■ **Try it**
For each line of the data below, copy it if it holds the word "this".

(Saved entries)
_____
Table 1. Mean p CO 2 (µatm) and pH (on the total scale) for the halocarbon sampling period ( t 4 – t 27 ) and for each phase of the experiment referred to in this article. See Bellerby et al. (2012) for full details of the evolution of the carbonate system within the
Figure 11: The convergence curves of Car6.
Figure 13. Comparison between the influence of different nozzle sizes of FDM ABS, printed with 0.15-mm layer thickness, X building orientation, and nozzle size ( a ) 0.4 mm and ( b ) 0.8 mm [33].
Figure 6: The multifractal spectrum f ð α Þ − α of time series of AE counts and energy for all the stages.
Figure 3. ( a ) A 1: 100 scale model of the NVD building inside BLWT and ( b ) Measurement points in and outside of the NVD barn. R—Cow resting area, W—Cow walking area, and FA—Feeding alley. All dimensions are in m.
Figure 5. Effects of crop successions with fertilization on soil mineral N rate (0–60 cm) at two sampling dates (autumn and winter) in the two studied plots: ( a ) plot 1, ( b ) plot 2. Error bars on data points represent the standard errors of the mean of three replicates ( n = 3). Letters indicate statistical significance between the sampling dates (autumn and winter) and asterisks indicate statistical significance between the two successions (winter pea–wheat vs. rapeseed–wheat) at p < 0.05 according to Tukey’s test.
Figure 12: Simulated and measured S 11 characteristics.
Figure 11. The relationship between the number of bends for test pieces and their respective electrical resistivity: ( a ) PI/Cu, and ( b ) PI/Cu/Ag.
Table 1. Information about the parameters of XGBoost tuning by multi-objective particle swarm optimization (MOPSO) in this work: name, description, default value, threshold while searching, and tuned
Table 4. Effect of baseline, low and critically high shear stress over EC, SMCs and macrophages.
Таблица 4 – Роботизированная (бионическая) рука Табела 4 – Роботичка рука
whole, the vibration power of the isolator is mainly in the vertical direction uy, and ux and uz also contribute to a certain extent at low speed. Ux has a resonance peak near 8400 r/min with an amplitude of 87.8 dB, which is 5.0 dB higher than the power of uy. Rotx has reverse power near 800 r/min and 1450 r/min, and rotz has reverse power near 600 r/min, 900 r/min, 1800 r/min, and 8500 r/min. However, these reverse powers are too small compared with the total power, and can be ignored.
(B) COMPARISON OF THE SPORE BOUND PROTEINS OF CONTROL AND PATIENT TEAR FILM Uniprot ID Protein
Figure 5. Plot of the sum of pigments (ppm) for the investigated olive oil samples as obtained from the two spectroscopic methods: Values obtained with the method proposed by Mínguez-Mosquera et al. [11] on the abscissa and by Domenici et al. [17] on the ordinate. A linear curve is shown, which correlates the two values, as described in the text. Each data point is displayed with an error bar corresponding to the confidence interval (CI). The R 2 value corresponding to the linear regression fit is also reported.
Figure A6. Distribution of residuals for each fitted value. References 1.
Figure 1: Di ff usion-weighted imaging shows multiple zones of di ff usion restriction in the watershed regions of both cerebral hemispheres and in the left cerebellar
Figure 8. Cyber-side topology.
_____
■ **Exercise output**
Table 1. Mean p CO 2 (µatm) and pH (on the total scale) for the halocarbon sampling period ( t 4 – t 27 ) and for each phase of the experiment referred to in this article. See Bellerby et al. (2012) for full details of the evolution of the carbonate system within the
Table 1. Information about the parameters of XGBoost tuning by multi-objective particle swarm optimization (MOPSO) in this work: name, description, default value, threshold while searching, and tuned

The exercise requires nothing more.